Dari April hingga Juni 2025, Tita menerima empat surat somasi dari pihak klinik. Keadaan ini membuat keluarganya khawatir, termasuk ibunya yang merasa takut karena seringnya kedatangan pihak klinik. Tita sendiri juga merasa cemas karena takut harus menandatangani dokumen-dokumen yang tidak ia pahami.
Karena tidak merespons somasi secara langsung, pihak klinik akhirnya menggugat Tita ke Pengadilan Negeri Boyolali pada akhir Juli 2025. Dalam gugatan tersebut, klinik menuntut Rp 50 juta sebagai ganti rugi atas gaji dua tahun kontrak dan Rp 70 juta sebagai kerugian immateriil karena dianggap melanggar komitmen.
Penyelesaian Secara Damai Ditolak
Dalam persidangan, Tita menyatakan siap untuk menyelesaikan masalah secara damai dan bahkan bersedia meminta maaf. Namun, permintaan ini ditolak oleh pihak penggugat. Mereka mengatakan bahwa rasa sakit hati sudah terlanjur terbentuk dan tidak bisa diubah hanya dengan permintaan maaf.
Pada Jumat (1/8/2025), majelis hakim Pengadilan Negeri Boyolali memutuskan bahwa gugatan tidak dapat diterima (niet ontvankelijke verklaard) karena mengandung cacat formil. Menurut Humas PN Boyolali, Tony Yoga Saksana, dalam perjanjian kerja sama, yang menandatangani bukan penggugat dan tergugat langsung, sehingga konstruksi hukumnya tidak kuat.
Hakim juga menyatakan bahwa tidak terbukti adanya hubungan hukum langsung antara pihak penggugat dan tergugat, sehingga dasar gugatan menjadi kabur. Setelah putusan ini, Tita merasa lega dan berharap peristiwa ini bisa menjadi pelajaran bagi semua pihak, terutama terkait kontrak kerja dan ruang gerak mantan karyawan.

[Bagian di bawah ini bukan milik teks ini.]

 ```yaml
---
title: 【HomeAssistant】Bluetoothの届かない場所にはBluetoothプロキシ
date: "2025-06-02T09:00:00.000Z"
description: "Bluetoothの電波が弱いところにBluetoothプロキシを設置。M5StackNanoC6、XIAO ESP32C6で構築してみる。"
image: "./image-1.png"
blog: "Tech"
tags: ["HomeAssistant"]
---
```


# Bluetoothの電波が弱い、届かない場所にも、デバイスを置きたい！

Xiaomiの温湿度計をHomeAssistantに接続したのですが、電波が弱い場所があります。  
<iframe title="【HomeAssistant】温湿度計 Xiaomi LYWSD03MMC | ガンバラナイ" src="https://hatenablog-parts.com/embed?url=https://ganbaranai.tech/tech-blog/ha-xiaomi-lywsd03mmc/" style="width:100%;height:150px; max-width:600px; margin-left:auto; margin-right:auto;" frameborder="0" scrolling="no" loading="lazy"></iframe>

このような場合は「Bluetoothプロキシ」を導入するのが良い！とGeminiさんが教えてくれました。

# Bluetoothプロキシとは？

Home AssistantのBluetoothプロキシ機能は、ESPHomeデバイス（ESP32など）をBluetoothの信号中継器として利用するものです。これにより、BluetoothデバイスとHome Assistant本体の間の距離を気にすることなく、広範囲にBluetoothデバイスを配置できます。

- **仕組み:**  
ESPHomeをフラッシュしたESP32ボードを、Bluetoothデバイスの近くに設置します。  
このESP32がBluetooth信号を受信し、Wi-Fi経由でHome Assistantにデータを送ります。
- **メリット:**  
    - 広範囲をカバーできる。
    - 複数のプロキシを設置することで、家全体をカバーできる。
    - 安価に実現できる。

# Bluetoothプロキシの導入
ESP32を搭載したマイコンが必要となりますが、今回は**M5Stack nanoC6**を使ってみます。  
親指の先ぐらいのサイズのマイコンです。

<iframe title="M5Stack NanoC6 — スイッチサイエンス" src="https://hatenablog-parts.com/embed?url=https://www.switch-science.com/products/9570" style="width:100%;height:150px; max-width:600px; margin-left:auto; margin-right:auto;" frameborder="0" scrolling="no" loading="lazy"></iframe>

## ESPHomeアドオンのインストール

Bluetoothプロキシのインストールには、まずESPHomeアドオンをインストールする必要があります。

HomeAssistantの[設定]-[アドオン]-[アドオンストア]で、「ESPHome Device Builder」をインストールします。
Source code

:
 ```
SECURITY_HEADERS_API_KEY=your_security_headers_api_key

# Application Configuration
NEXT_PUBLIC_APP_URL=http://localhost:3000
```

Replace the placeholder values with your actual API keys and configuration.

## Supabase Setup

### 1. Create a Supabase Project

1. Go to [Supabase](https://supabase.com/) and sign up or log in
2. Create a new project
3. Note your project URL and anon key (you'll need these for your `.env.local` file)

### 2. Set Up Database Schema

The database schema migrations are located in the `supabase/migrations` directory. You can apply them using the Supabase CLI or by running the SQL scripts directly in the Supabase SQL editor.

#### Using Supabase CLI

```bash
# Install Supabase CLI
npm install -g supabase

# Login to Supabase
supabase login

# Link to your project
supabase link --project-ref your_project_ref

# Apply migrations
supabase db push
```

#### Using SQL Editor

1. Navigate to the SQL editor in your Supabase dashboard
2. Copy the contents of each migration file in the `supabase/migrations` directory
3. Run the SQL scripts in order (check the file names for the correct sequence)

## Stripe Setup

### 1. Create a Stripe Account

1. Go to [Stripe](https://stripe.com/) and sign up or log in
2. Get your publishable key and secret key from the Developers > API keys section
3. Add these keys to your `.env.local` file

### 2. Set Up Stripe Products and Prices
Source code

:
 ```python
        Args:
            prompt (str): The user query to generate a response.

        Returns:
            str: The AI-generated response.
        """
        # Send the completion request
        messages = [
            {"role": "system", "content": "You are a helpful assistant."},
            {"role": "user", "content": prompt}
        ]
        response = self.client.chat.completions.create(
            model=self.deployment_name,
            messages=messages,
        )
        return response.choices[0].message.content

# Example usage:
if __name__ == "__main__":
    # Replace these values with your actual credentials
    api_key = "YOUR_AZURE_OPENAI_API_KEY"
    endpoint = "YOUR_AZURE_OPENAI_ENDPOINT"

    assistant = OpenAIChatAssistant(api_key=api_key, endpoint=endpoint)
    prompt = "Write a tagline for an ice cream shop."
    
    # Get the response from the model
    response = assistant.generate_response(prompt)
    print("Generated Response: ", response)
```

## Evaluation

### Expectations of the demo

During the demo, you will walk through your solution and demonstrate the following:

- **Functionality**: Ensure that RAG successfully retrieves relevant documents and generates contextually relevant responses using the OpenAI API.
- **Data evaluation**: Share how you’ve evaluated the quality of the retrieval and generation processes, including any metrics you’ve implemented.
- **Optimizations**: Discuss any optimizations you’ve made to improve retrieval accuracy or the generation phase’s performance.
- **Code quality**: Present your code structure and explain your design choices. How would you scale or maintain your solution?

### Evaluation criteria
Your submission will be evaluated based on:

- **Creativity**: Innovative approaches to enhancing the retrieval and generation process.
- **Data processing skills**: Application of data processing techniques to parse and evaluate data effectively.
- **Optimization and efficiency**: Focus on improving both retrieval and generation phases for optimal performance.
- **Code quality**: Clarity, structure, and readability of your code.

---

Tita mengaku bahwa ia tidak pernah berniat melanggar kontrak atau merugikan siapa pun. Tujuannya hanya ingin hidup tenang dan menjalani usaha roti rumahannya. Ia berharap pengalaman ini bisa menjadi contoh bagi orang-orang yang sedang menghadapi situasi serupa, agar lebih waspada terhadap kontrak kerja dan batasan-batasan yang ada.